▶ TEXT SEGMENT
---
0

I am trying to see feasibility of replacing the hundreds of feed file ETL jobs created using SSIS packages with apache flink jobs (and kuberentes as underlying infra). One recommendation i saw in some article is "to use one flink cluster for one type of job".

Since i have handful jobs per day of each job type, then this means the best way for me is to create flinkcluster on the fly when executing the job and destroy it to free up resources, is that correct way to do it? I am setting up flinkcluster without job manager.

Any suggestions on best practices for using flink for batch ETL activities.

May be most important question: is flink correct solution for the problem statement or should i go more into Talend and other classic ETL tools?

Vishal
  • 11
  • 2
  • Could you please update your question with the frequency that these ETL jobs are executed? Depending on the answers, I'd have different recommendations. – Arvid Heise Aug 19 '20 at 08:22
  • "i have handful jobs per day of each job type" and several such job types. Total jobs are in 100s mostly related to updating the data from one system to other – Vishal Aug 20 '20 at 03:30

1 Answers1

0

Flink is well suited for running ETL workloads. The two deployment modes give you the following properties:

Session cluster

A session cluster allows to run several jobs on the same set of resources (TaskExecutors). You start the session cluster before submitting any resources.

Benefits:

  • No additional cluster deployment time needed when submitting jobs => Faster job submissions
  • Better resource utilization if individual jobs don't need many resources
  • One place to control all your jobs

Downsides:

  • No strict isolation between jobs
    • Failures caused by job A can cause job B to restart
    • Job A runs in the same JVM as job B and hence can influence it if statics are used

Per-job cluster

A per-job cluster starts a dedicated Flink cluster for every job.

Benefits

  • Strict job isolation
  • More predictable resource consumption since only a single job runs on the TaskExecutors

Downsides

  • Cluster deployment time is part of the job submission time, resulting in longer submission times
  • Not a single cluster which controls all your jobs

Recommendation

So if you have many short lived ETL jobs which require a fast response, then I would suggest to use a session cluster because you can avoid the cluster start up time for every job. If the ETL jobs have a long runtime, then this additional time will carry no weight and I would choose the per-job mode which gives you more predictable runtime behaviour because of strict job isolation.
---
▶ DATA SECTION
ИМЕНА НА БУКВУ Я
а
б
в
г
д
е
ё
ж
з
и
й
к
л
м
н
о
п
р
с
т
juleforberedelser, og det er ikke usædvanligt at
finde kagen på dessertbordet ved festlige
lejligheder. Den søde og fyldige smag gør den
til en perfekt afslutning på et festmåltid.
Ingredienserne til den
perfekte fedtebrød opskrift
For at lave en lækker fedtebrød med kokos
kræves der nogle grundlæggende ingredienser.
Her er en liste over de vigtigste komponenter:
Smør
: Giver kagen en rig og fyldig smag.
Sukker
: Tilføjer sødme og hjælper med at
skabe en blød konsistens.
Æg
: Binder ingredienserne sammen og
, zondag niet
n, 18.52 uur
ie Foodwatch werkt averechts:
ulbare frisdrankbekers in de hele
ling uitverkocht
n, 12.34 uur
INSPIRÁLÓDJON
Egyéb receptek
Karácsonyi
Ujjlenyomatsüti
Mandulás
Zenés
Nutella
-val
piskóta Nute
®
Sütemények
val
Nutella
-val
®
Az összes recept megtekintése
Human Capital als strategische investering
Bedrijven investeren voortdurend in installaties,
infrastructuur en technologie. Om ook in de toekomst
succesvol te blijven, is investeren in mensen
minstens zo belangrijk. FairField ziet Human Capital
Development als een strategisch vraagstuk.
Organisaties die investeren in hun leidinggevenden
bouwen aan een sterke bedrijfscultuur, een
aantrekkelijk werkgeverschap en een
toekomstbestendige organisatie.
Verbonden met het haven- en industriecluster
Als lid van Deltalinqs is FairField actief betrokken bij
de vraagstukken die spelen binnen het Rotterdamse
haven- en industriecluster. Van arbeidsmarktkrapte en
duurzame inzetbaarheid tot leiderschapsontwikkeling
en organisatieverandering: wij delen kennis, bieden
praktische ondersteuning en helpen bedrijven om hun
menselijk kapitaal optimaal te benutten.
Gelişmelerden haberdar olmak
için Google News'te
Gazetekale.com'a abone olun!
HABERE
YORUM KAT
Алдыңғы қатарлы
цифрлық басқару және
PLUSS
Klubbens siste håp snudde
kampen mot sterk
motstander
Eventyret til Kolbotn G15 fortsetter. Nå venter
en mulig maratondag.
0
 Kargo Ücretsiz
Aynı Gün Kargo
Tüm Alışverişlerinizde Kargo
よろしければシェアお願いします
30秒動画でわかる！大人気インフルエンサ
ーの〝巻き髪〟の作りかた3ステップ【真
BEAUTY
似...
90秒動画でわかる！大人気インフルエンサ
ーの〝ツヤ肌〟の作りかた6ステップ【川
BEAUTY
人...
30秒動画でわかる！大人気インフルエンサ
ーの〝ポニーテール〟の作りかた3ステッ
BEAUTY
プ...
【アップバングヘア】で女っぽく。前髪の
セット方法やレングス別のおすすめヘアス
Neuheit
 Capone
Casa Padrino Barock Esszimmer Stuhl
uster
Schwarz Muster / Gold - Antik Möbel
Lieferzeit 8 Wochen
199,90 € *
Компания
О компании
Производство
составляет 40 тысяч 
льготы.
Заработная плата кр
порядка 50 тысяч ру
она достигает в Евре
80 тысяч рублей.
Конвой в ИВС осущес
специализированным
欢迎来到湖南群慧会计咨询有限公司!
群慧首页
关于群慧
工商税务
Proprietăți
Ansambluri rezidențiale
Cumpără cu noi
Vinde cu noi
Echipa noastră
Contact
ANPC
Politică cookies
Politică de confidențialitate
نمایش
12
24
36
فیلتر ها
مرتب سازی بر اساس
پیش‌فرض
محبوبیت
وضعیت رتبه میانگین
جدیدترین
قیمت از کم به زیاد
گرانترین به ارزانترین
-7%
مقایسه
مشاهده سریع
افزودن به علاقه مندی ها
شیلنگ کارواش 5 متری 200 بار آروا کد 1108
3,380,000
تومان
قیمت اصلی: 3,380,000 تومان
---
▶ WORK TASK
In the Flink thread, which deployment mode is suggested for many short-lived ETL jobs that need a fast response? The entries come from a different source than the text.

▶ RESPONSE TO THIS EXERCISE
A session cluster, because it avoids the cluster start-up time for every job.